Academic Editor: Arianna Scuteri

Copyright © 2017 Shan Jiang et al. This is an open access article distributed under the Creative Commons Attribution License, which permits unrestricted use, distribution, and reproduction in any medium, provided the original work is properly cited.

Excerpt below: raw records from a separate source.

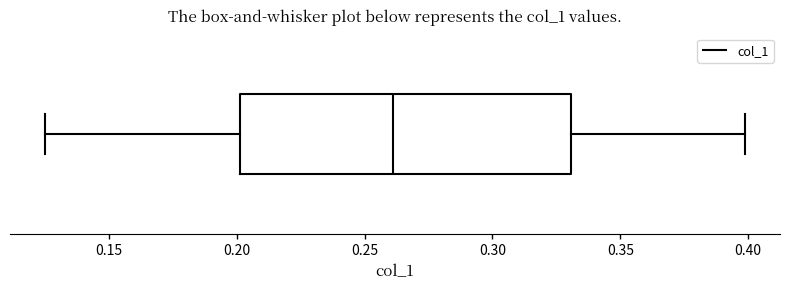

Read this box plot against the x-axis: the position of the median line, the range covered by the box, and the ends of both whiskers. The values are not printed on the chart, so give them approximately, as read against the axis.

median 0.260, box 0.200 to 0.330, whiskers 0.125 to 0.400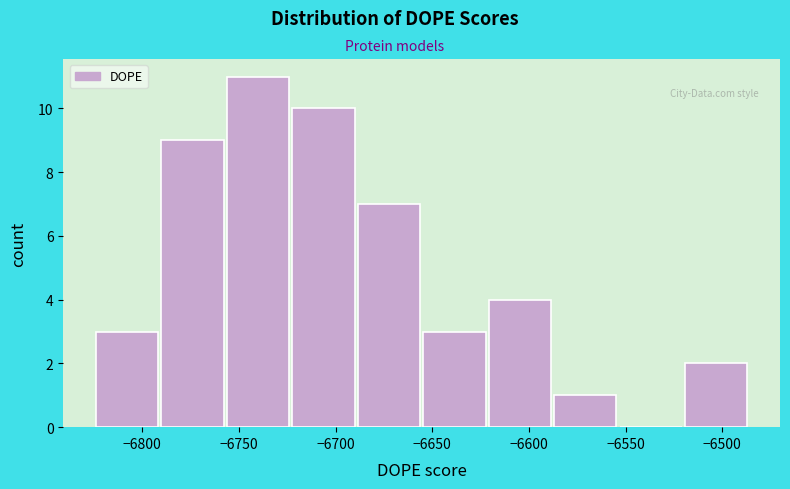

Reading left to right, list every bar in this chart as the range it spans on the x-axis followed by its height. Neither the bar edges nor the heights are printed on the chart, so give them approximately, as read against the axes.

-6825 to -6790: 3
-6790 to -6755: 9
-6755 to -6725: 11
-6725 to -6690: 10
-6690 to -6655: 7
-6655 to -6620: 3
-6620 to -6590: 4
-6590 to -6555: 1
-6555 to -6520: 0
-6520 to -6485: 2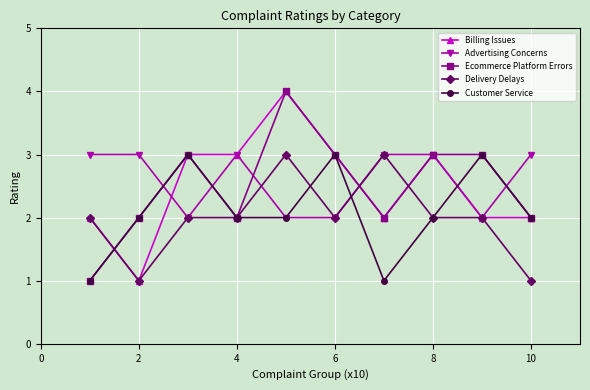

What is the maximum value for Ecommerce Platform Errors?

4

Background. The aim of this study was to assess the effects of low concentrations of H2O2 on angiogenesis of human umbilical vein endothelial cells (HUVECs) in vitro and explore the underlying mechanisms. Methods. HUVECs were cultured and stimulated with different concentrations of H2O2. Flow cytometric analysis was used to select an optimal concentration of H2O2 for the following experiments. Cell proliferation, migration, and tubule formation were evaluated by Cell Counting Kit-8 (CCK-8) assays, scratch wound assays, and Matrigel tubule formation assays, respectively. For gain and loss of function studies, constitutively active MEK5 (CA-MEK5) and ERK5 shRNA lentiviruses were used to activate or knock down extracellular signal-regulated kinase 5 (ERK5). Results. We found that low concentrations of H2O2 promoted HUVECs proliferation, migration, and tubule formation. ERK5 in HUVECs was significantly activated by H2O2. Enhanced ERK5 activity significantly amplified the proangiogenic effects of H2O2; in contrast, ERK5 knock-down abrogated the effects of H2O2. Conclusions. Our results confirmed that low concentrations of H2O2 promoted HUVECs angiogenesis in vitro, and ERK5 is an essential mediator of this process. Therefore, ERK5 may be a potential therapeutic target for promoting angiogenesis and improving graft survival.